Quantitative RT-PCR analysis was performed on total cellular mRNA isolated from PB-ECFCs at different CPDL (open bar 6 CPDL, grey bar 18 CPDL, black bar 31 CPDL). Gene expression levels of uPA (A), uPAR (B), tPA (C), and PAI-1 (D) in PB-ECFCs. Data are expressed as n-fold difference of expression of genes in cells at 6 CPDL. One-way ANOVA with Bonferroni post hoc test (p<0.05).Evaluation of the production of uPA (E) and PAI-1 (F) antigens in CM by PB-ECFCs was performed at 6 CPDL (open bar), 18 CPDL (grey bar), and 31 CPDL (black bar) using ELISA. Results represent the mean ± SEM of uPA or PAI-1 concentration in ng relative to mL of conditioned medium of 3 independent experiments each performed at indicated CPDL. Comparison between different groups was performed one-way ANOVA with Bonferroni post hoc test (p<0.05).
Fig 7.
Effect of uPA, uPAR and PAI-1 knockdown on angiogenic response of PB-ECFCs in fibrin matrices.
The involvement of uPA/uPAR/PAI-1 system during sprouting in fibrin matrices was assessed in PB-ECFCs obtained from 3 different donors at 18 CPDL. A and B: diminished angiogenic ability of PB-ECFCs transfected with siRNA-uPA or siRNA-uPAR in fibrin matrices. C: sprout formation by cells transfected with non-targeting, control siRNA (si-RNA-NT). D: sprout formation by cells transfected with siRNA-PAI-1 (si-RNA-PAi-1). E: Comparison of angiogenic response of PB-ECFCs transfected with non-targeting siRNA (siRNA-NT) and siRNA targeting uPA (siRNA-uPA), uPAR (siRNA-uPAR) or siRNA-PAI-1 (si-RNA-PAi-1) expressed as mean ± SEM of mean tube length of tube-like structures of 3 independent experiments of 3 different donors (open bars: unstimulated cells, black bars: cells stimulated with 10ng/mL TNF-α + 10ng/mL FGF-2). Comparison between different groups was performed using two-way ANOVA with Bonferroni post hoc test (p<0.05).
Fig 8.
Expression of inflammatory activation-related markers.

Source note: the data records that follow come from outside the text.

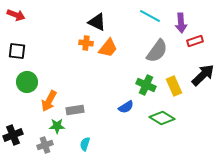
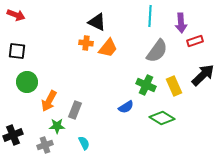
cyan line: rotated 65 degrees clockwise
gray rectangle: rotated 60 degrees counterclockwise
cyan semicircle: moved 1 px left, 1 px up; rotated 136 degrees clockwise
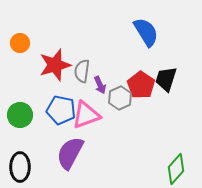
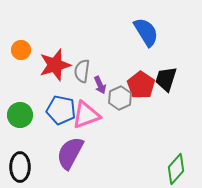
orange circle: moved 1 px right, 7 px down
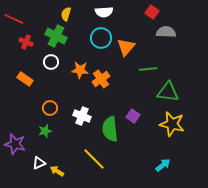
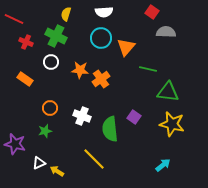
green line: rotated 18 degrees clockwise
purple square: moved 1 px right, 1 px down
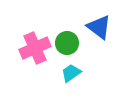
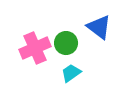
green circle: moved 1 px left
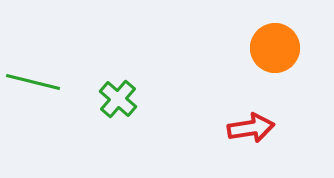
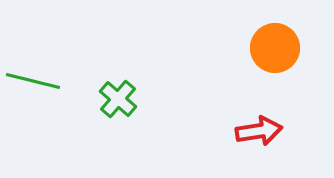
green line: moved 1 px up
red arrow: moved 8 px right, 3 px down
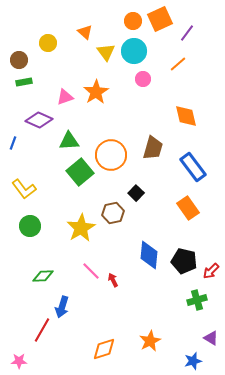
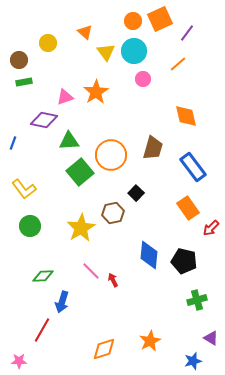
purple diamond at (39, 120): moved 5 px right; rotated 12 degrees counterclockwise
red arrow at (211, 271): moved 43 px up
blue arrow at (62, 307): moved 5 px up
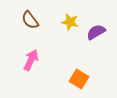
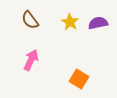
yellow star: rotated 18 degrees clockwise
purple semicircle: moved 2 px right, 9 px up; rotated 18 degrees clockwise
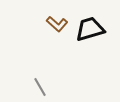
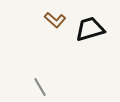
brown L-shape: moved 2 px left, 4 px up
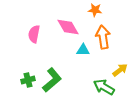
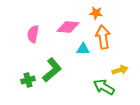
orange star: moved 1 px right, 3 px down
pink diamond: rotated 55 degrees counterclockwise
pink semicircle: moved 1 px left
cyan triangle: moved 1 px up
yellow arrow: rotated 21 degrees clockwise
green L-shape: moved 10 px up
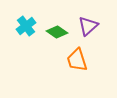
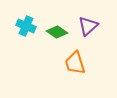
cyan cross: rotated 30 degrees counterclockwise
orange trapezoid: moved 2 px left, 3 px down
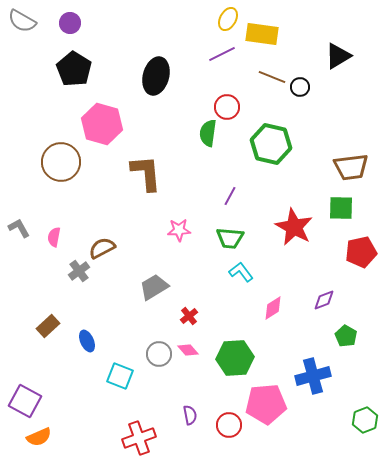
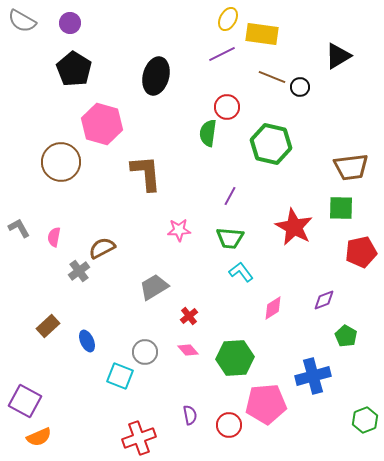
gray circle at (159, 354): moved 14 px left, 2 px up
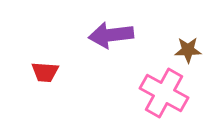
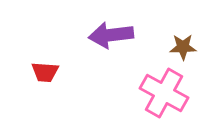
brown star: moved 5 px left, 3 px up
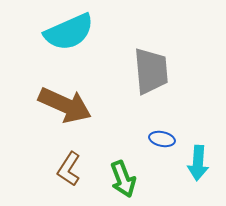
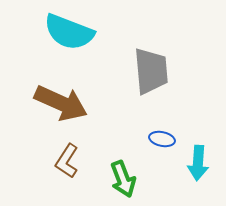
cyan semicircle: rotated 45 degrees clockwise
brown arrow: moved 4 px left, 2 px up
brown L-shape: moved 2 px left, 8 px up
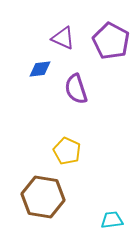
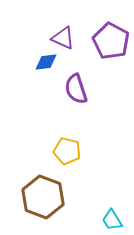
blue diamond: moved 6 px right, 7 px up
yellow pentagon: rotated 12 degrees counterclockwise
brown hexagon: rotated 12 degrees clockwise
cyan trapezoid: rotated 115 degrees counterclockwise
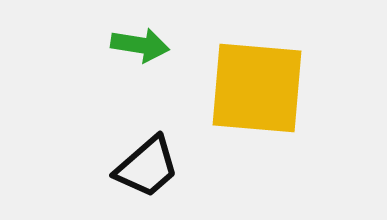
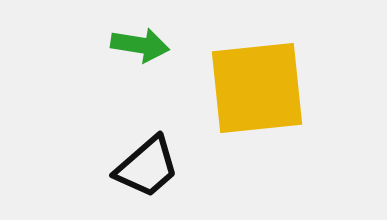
yellow square: rotated 11 degrees counterclockwise
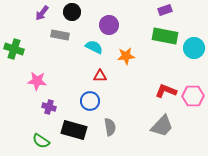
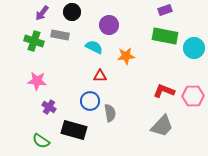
green cross: moved 20 px right, 8 px up
red L-shape: moved 2 px left
purple cross: rotated 16 degrees clockwise
gray semicircle: moved 14 px up
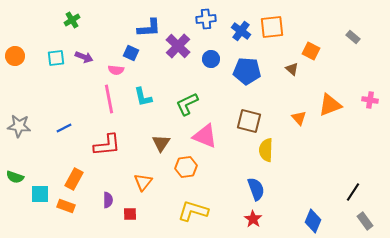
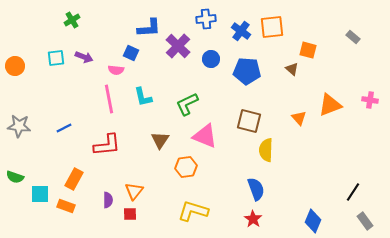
orange square at (311, 51): moved 3 px left, 1 px up; rotated 12 degrees counterclockwise
orange circle at (15, 56): moved 10 px down
brown triangle at (161, 143): moved 1 px left, 3 px up
orange triangle at (143, 182): moved 9 px left, 9 px down
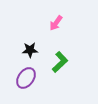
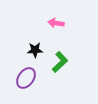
pink arrow: rotated 63 degrees clockwise
black star: moved 5 px right
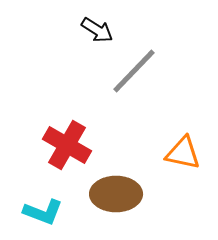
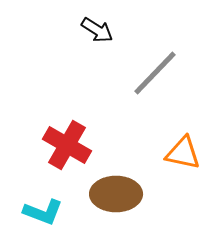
gray line: moved 21 px right, 2 px down
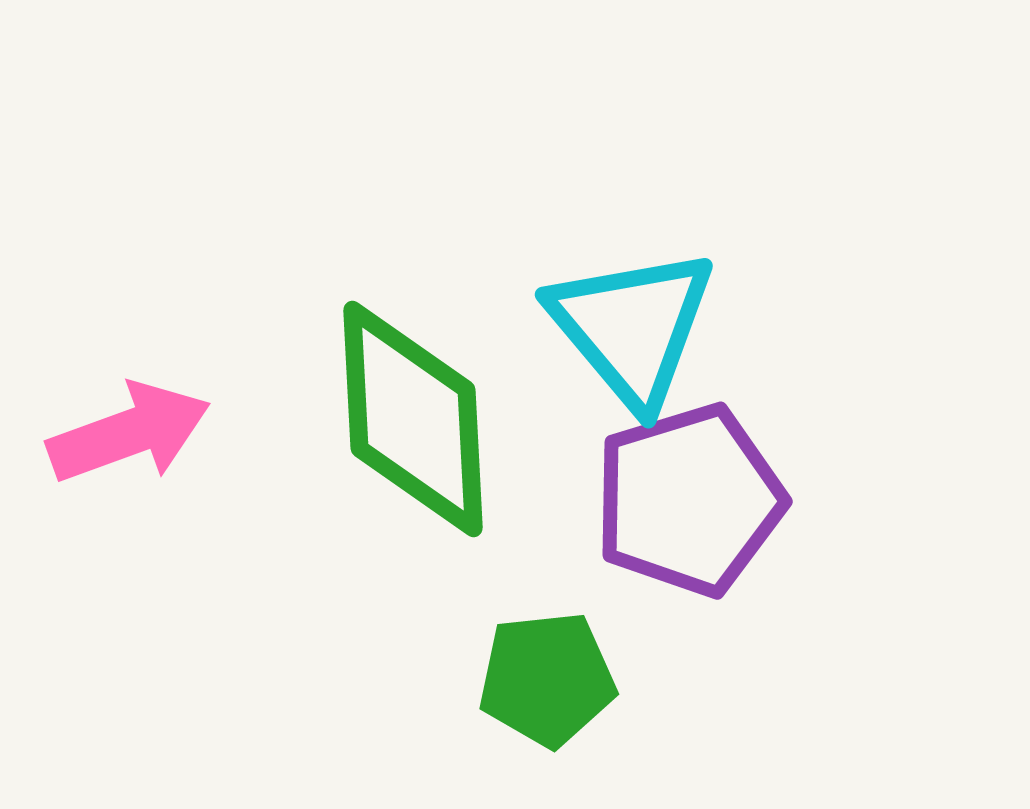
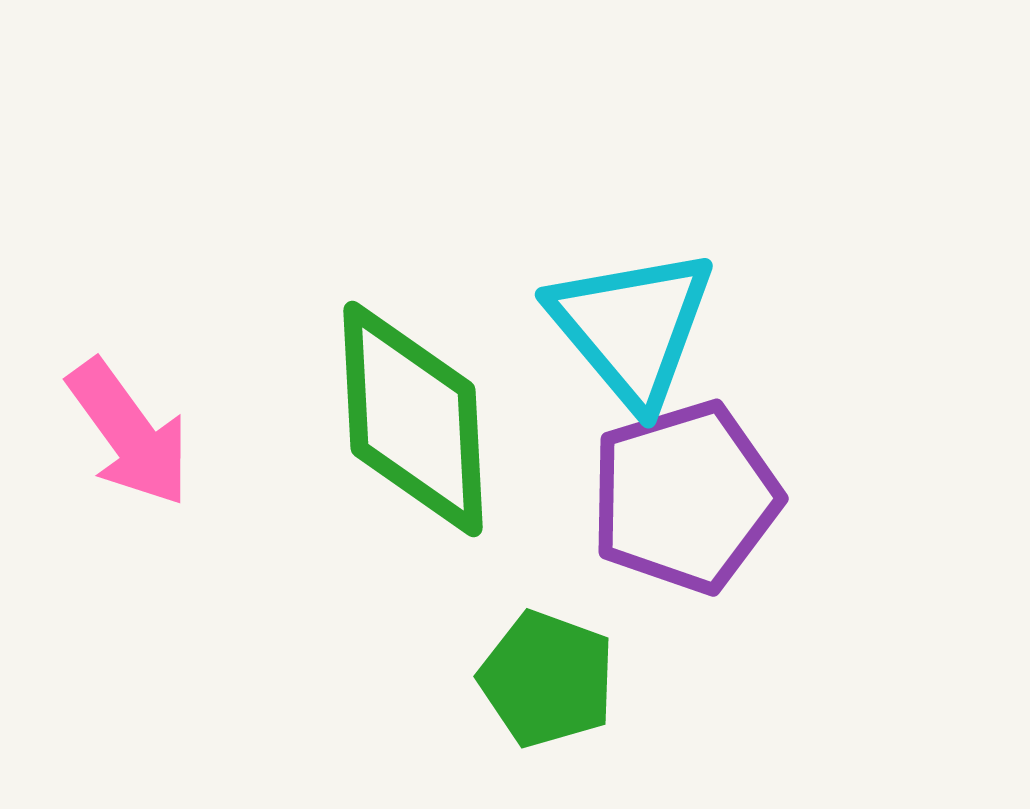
pink arrow: rotated 74 degrees clockwise
purple pentagon: moved 4 px left, 3 px up
green pentagon: rotated 26 degrees clockwise
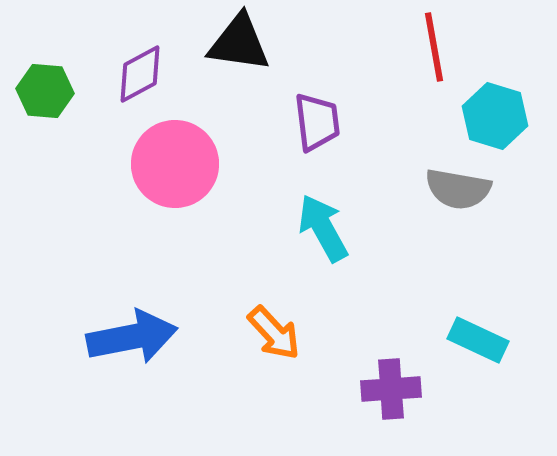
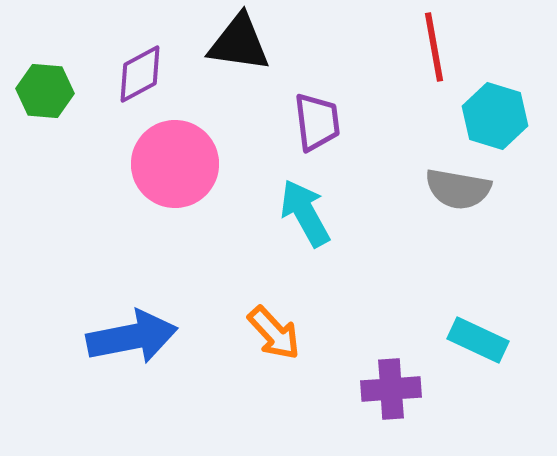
cyan arrow: moved 18 px left, 15 px up
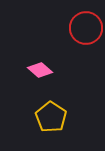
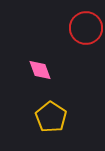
pink diamond: rotated 30 degrees clockwise
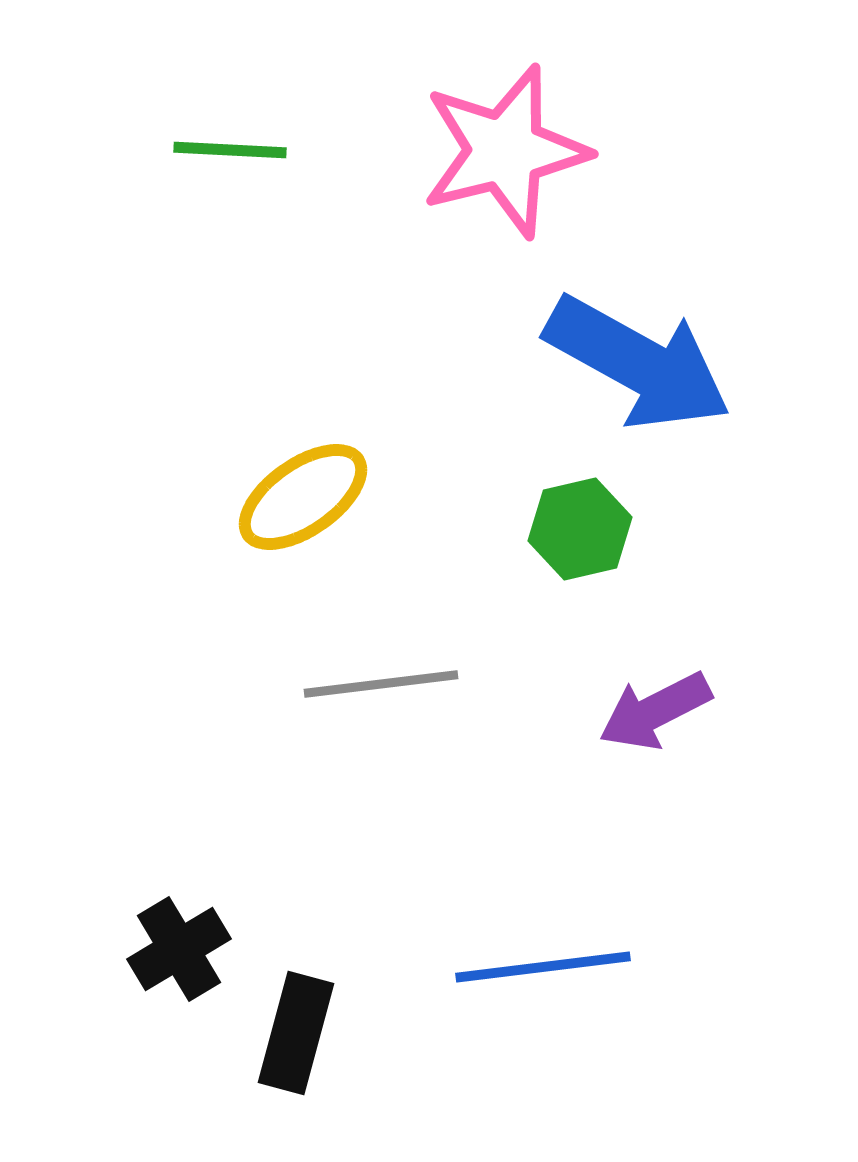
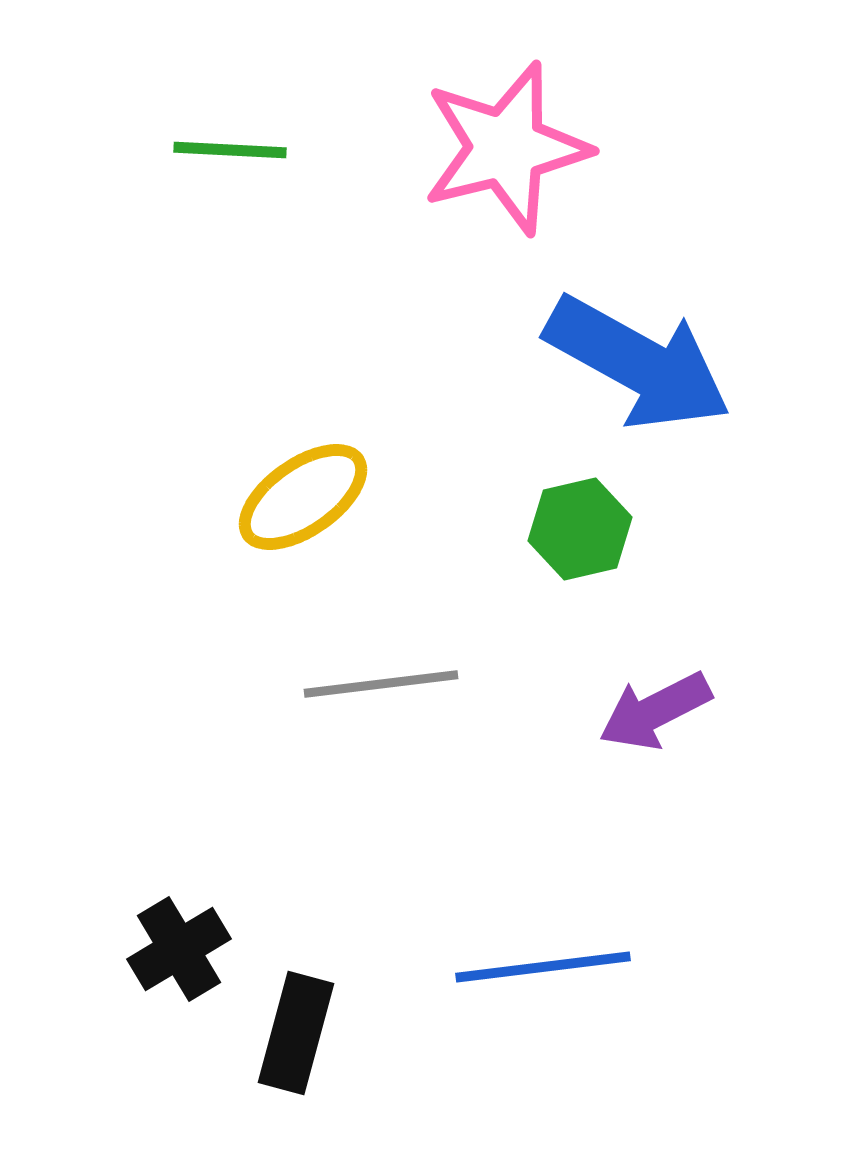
pink star: moved 1 px right, 3 px up
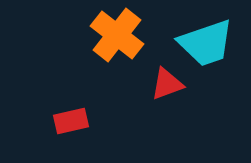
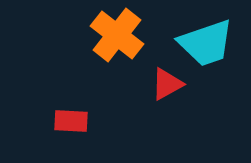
red triangle: rotated 9 degrees counterclockwise
red rectangle: rotated 16 degrees clockwise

Quantitative RT-PCR analysis was performed on total cellular mRNA isolated from 3 donors at 6, 18, and 31 CPDL. Gene expression levels of ICAM-1 (A), VCAM-1 (B), and uPA (C) in individual donors PB15 (◆), PB84 (●), and PB224(▲), during long-term expansion. Analysis of uPA expression was performed with the same data set as depicted in Fig 7A. Data are expressed as n-fold difference of expression of same genes in cells at 6 CPDL.